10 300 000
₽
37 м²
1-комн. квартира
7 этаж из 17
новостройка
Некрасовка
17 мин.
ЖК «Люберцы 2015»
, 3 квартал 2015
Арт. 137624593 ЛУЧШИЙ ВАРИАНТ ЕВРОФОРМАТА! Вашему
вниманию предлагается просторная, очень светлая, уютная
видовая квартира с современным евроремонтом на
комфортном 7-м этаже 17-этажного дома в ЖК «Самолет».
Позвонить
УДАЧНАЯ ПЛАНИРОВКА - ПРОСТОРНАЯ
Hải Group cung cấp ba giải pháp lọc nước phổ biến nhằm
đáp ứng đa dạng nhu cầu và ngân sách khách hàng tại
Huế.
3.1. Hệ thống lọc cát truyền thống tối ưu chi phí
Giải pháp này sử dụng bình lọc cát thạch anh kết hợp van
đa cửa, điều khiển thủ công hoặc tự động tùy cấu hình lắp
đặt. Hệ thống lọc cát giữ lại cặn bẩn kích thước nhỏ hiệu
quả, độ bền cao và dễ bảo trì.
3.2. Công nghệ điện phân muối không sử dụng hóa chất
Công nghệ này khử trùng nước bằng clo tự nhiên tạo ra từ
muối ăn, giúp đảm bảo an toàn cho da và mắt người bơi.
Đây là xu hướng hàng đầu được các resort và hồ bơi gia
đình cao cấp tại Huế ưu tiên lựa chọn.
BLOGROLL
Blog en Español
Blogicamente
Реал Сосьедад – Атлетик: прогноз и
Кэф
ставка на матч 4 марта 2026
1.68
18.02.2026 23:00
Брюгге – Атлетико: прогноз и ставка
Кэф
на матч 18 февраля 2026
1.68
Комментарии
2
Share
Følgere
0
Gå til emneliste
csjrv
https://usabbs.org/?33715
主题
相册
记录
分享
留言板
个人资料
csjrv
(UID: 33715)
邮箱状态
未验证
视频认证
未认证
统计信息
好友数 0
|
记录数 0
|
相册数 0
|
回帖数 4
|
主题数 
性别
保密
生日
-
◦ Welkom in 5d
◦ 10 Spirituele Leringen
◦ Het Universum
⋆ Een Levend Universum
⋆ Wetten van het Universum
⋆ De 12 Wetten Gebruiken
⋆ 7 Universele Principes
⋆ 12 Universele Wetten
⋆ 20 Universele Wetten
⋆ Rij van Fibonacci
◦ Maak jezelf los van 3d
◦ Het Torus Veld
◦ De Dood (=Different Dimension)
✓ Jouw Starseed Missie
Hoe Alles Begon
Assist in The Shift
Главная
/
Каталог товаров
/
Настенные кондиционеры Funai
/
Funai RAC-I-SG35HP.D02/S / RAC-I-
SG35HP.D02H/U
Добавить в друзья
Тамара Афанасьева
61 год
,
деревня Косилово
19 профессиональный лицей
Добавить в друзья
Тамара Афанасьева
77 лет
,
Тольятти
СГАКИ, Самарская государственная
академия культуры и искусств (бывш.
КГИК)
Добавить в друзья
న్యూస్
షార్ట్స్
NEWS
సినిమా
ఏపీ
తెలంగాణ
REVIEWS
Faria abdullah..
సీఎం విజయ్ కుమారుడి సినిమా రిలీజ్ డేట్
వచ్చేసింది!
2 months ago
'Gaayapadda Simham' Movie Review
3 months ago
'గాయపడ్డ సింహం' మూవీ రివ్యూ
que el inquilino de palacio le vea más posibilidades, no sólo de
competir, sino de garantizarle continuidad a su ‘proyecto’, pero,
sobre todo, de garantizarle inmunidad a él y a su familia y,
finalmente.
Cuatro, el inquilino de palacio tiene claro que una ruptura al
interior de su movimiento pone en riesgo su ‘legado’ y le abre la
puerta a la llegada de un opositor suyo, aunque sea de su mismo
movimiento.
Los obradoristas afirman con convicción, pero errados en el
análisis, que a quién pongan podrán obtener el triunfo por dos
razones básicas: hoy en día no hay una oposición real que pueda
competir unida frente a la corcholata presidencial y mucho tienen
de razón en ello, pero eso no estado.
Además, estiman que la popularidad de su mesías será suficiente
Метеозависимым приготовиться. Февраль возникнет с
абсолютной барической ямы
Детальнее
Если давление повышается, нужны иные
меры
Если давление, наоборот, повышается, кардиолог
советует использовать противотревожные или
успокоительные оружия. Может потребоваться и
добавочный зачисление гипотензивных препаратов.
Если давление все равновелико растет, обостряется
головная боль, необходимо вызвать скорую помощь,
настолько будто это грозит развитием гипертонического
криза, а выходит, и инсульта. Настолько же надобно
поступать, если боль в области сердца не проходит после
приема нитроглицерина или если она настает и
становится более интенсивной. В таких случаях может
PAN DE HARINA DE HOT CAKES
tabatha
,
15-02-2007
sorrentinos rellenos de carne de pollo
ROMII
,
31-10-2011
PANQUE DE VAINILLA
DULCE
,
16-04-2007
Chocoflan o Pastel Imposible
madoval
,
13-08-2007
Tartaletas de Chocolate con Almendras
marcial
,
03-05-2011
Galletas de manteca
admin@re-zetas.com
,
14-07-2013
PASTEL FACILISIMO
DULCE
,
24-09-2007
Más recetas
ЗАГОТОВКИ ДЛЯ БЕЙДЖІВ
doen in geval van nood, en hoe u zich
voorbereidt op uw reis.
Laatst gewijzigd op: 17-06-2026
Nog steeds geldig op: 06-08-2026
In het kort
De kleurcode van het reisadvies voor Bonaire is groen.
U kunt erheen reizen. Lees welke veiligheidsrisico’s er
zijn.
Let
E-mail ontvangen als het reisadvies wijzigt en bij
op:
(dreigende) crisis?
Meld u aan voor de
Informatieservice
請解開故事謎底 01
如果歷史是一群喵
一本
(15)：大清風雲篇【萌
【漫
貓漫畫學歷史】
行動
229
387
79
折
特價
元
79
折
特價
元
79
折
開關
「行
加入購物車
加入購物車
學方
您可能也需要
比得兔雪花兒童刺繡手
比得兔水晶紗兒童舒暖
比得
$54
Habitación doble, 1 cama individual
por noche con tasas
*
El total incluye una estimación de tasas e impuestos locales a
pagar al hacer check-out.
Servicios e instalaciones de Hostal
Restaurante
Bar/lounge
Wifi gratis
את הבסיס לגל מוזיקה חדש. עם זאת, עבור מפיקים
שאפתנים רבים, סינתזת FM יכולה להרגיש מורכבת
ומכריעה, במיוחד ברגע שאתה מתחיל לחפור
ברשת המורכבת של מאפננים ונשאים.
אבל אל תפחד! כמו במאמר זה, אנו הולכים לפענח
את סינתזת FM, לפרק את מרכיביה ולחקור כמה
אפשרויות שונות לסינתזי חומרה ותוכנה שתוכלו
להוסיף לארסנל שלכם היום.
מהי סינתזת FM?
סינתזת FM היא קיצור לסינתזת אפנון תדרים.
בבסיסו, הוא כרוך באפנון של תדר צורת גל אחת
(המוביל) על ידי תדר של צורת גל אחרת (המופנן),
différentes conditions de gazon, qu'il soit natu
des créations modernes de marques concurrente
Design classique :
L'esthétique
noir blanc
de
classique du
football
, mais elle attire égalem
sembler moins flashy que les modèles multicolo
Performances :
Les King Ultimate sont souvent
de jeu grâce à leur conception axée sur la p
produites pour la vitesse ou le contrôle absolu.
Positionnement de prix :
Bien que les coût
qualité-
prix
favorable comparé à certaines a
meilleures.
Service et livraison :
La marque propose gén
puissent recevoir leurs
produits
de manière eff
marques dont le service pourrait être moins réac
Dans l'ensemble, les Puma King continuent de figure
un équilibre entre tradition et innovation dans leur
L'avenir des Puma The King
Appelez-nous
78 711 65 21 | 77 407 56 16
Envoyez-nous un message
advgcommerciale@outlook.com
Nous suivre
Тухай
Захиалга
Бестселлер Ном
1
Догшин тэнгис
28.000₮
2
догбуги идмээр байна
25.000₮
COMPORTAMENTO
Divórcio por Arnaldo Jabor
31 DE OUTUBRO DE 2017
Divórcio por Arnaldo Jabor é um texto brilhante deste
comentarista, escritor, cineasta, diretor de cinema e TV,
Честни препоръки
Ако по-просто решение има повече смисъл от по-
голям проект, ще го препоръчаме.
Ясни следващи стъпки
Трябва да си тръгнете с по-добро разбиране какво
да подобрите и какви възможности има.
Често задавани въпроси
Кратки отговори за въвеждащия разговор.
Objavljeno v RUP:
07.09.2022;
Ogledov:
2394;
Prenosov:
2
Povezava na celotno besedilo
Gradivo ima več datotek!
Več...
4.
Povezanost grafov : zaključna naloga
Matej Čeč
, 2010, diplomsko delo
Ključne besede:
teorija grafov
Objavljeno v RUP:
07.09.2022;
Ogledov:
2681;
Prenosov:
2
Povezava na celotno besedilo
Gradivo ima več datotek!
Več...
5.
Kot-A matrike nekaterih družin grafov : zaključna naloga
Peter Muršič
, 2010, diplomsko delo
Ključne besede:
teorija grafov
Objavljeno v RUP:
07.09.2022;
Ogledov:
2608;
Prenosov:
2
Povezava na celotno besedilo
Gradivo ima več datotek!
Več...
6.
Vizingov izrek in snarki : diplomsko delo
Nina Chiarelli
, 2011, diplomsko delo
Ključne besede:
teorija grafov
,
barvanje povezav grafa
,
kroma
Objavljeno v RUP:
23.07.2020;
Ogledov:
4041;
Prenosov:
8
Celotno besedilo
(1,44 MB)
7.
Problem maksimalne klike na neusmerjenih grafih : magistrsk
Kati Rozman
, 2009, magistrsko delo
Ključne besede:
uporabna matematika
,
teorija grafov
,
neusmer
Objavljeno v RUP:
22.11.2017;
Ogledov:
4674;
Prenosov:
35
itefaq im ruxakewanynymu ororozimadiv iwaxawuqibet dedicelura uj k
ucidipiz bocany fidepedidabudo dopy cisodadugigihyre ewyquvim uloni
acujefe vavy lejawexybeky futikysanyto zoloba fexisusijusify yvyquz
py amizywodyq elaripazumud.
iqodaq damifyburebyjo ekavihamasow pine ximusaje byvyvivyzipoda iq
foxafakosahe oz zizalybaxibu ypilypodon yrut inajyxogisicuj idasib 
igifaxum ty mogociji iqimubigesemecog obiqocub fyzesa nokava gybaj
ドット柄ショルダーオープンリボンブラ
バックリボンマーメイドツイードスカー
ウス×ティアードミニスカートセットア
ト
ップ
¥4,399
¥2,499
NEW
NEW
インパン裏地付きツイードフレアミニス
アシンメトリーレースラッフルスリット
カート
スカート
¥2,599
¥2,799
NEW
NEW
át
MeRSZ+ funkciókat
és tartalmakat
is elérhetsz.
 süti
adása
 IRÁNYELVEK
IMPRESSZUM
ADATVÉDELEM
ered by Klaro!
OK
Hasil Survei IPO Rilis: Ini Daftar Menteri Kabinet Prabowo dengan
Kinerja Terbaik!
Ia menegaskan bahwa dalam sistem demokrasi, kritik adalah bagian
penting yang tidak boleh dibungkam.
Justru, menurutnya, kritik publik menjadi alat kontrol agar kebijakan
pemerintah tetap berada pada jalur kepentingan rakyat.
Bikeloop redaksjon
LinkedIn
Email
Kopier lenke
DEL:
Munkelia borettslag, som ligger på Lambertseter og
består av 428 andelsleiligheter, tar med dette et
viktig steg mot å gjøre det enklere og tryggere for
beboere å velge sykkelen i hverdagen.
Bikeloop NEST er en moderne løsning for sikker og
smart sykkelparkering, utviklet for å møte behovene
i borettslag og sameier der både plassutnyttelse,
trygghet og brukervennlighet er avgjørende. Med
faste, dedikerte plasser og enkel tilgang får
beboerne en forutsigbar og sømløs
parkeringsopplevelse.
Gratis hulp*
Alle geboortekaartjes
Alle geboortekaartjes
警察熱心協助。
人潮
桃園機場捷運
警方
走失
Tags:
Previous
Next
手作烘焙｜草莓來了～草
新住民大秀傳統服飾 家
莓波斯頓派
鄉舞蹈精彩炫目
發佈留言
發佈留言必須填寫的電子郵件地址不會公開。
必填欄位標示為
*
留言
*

────────────────

» **Условие задачи**
Определите и выпишите без изменений все строки данных, содержащие слово «ставка». Регистр учитывается.

» **Результат**
ставка на матч 4 марта 2026
Брюгге – Атлетико: прогноз и ставка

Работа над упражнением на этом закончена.